Michael blieb an einem eisernen Geländer stehen, das über der Uhr, die sie vorhin passiert hatten, in den leeren Raum hervorragte. Durch seine bildhafte Wahrnehmung war ihm der hypnotische Effekt dieser Flucht aus Hunderten von Eisenträgern bewusst, die vom Mittelpunkt der Kuppel ausgingen und sich in einer endlosen Wölbung verloren, die nie den Boden zu erreichen schien. An diesem herausragenden Beobachtungsposten überkam den Betrachter das Gefühl, dass der Bahnhof wie ein unergründlicher Turm zu Babel in den Himmel emporwuchs, der sich in die Wolken hinaufwand wie eine byzantinische Säule. Roshan trat zu ihm und warf einen kurzen Blick auf die schwindelerregende Aussicht, die seinen Freund in ihren Bann zu ziehen schien.
»Dir wird noch schwummrig werden. Los, gehen wir weiter.«
Michael hob abwehrend die Hand.
»Nein, warte. Komm mal her.«
Roshan schaute kurz über den Rand des Geländers.

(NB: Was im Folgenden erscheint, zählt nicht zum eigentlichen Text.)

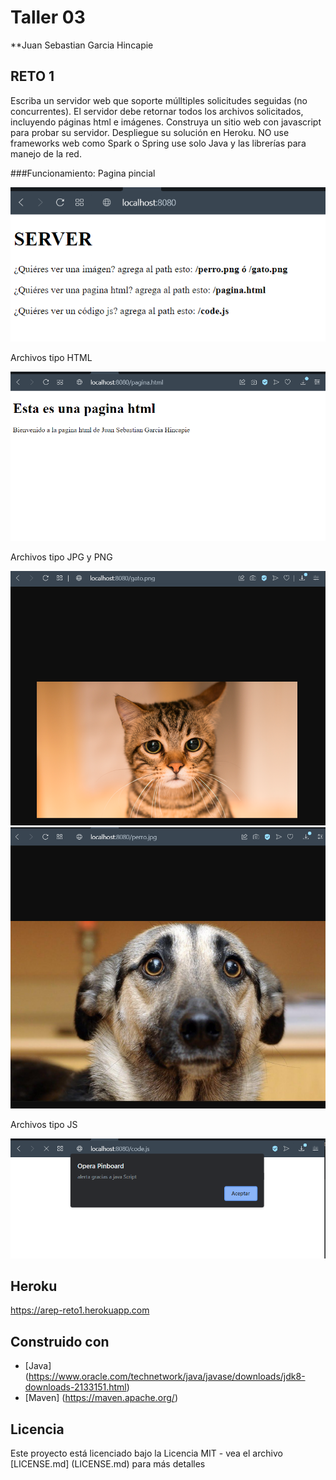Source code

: # Taller 03 
**Juan Sebastian Garcia Hincapie 

## RETO 1

Escriba un servidor web que soporte múlltiples solicitudes seguidas (no concurrentes). El servidor debe retornar todos los archivos solicitados, incluyendo páginas html e imágenes. Construya un sitio web con javascript para probar su servidor. Despliegue su solución en Heroku. NO use frameworks web como Spark o Spring use solo Java y las librerías para manejo de la red.


###Funcionamiento: 
Pagina pincial

![img/img1.png](img/img1.png)

Archivos tipo HTML

![img/img4.png](img/img4.png)



Archivos tipo JPG y  PNG

![img/img2.png](img/img2.png)
![img/img3.png](img/img3.png)


Archivos tipo JS

![img/img5.png](img/img5.png)

## Heroku

https://arep-reto1.herokuapp.com

## Construido con

* [Java] (https://www.oracle.com/technetwork/java/javase/downloads/jdk8-downloads-2133151.html)
* [Maven] (https://maven.apache.org/)

## Licencia

Este proyecto está licenciado bajo la Licencia MIT - vea el archivo [LICENSE.md] (LICENSE.md) para más detalles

»Wenn ich noch einmal da runtersehe, falle ich.«
Ein unergründliches Lächeln erschien auf Michaels Gesicht. Roshan sah seinen Begleiter an, während er sich fragte, was er entdeckt haben mochte.

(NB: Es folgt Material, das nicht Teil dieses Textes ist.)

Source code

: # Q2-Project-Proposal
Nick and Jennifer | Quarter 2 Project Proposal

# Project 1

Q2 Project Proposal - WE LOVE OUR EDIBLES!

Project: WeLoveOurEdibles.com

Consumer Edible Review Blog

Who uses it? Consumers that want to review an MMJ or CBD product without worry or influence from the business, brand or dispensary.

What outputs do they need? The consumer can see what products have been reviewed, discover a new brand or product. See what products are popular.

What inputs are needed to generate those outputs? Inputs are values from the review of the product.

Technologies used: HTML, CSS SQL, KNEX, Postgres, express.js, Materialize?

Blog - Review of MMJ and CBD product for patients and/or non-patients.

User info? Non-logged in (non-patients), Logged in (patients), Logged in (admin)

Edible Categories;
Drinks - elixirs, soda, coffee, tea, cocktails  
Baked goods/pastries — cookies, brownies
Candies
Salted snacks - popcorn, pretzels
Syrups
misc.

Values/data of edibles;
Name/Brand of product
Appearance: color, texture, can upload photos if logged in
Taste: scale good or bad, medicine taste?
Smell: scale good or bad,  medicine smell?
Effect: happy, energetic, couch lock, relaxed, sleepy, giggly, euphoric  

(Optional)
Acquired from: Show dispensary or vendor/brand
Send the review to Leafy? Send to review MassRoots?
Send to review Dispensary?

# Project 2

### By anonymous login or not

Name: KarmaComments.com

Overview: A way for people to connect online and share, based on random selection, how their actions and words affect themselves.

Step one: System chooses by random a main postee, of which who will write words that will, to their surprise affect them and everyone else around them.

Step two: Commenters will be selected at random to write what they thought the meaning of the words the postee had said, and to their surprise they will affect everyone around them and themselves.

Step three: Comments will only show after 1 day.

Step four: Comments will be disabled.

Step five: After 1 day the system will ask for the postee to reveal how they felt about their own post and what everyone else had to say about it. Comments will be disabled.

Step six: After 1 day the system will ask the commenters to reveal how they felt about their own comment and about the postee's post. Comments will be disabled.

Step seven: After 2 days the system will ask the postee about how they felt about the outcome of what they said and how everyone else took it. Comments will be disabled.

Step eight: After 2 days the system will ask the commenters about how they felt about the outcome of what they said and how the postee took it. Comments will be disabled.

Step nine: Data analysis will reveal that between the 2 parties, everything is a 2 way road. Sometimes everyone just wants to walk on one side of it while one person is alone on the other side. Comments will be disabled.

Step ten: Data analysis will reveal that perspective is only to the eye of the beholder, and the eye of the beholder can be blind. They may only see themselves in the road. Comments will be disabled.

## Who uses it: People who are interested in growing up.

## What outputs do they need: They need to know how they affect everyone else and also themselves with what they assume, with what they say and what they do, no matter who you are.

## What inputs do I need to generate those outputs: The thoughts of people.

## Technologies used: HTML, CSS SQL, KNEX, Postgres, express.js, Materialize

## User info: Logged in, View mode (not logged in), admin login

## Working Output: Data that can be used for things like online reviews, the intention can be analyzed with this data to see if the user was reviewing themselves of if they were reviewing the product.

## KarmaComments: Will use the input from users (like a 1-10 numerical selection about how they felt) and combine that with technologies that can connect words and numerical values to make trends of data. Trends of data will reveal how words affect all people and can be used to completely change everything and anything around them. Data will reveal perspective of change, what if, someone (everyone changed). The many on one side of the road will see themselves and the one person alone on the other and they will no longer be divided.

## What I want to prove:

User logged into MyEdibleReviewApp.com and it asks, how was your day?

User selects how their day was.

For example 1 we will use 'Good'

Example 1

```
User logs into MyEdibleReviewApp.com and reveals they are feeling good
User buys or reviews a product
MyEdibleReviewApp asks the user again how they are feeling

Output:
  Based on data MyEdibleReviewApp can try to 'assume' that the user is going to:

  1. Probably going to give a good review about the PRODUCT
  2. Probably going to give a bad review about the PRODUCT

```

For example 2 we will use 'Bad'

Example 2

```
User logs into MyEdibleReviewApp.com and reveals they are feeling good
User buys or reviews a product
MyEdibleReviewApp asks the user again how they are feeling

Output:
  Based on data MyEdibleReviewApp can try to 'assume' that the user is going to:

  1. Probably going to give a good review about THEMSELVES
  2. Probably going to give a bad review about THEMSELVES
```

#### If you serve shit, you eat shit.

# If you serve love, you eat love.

»Fällt dir nichts auf, Roshan?«, fragte Michael.
Sein Freund schüttelte den Kopf.
»Sag’s mir.«
»Diese Bauart. Wenn du die Flucht von diesem Punkt der Kuppel aus betrachtest, siehst du es.«
Roshan versuchte Michaels Anweisungen zu folgen, aber das Objekt seiner Beobachtungen gab sich nicht zu erkennen.
»Was versuchst du mir zu sagen?«
»Ganz einfach. Dieser Bahnhof, ganz Jheeter’s Gate ist nichts anderes als eine riesige Kugel, von der wir nur den Teil sehen, der sich an der Oberfläche befindet. Der Uhrenturm steht genau in der Mitte der Kuppel, als wollte er den Radius anzeigen.«
Roshan rissen Michaels Erklärungen nicht vom Hocker.
»Also gut. Es ist ein gottverdammter Ball«, räumte er ein. »Und?«
»Weißt du, wie schwierig es ist, so was zu bauen?«, fragte Michael.
Sein Freund schüttelte erneut den Kopf.
»Ziemlich schwierig vermutlich«, sagte er.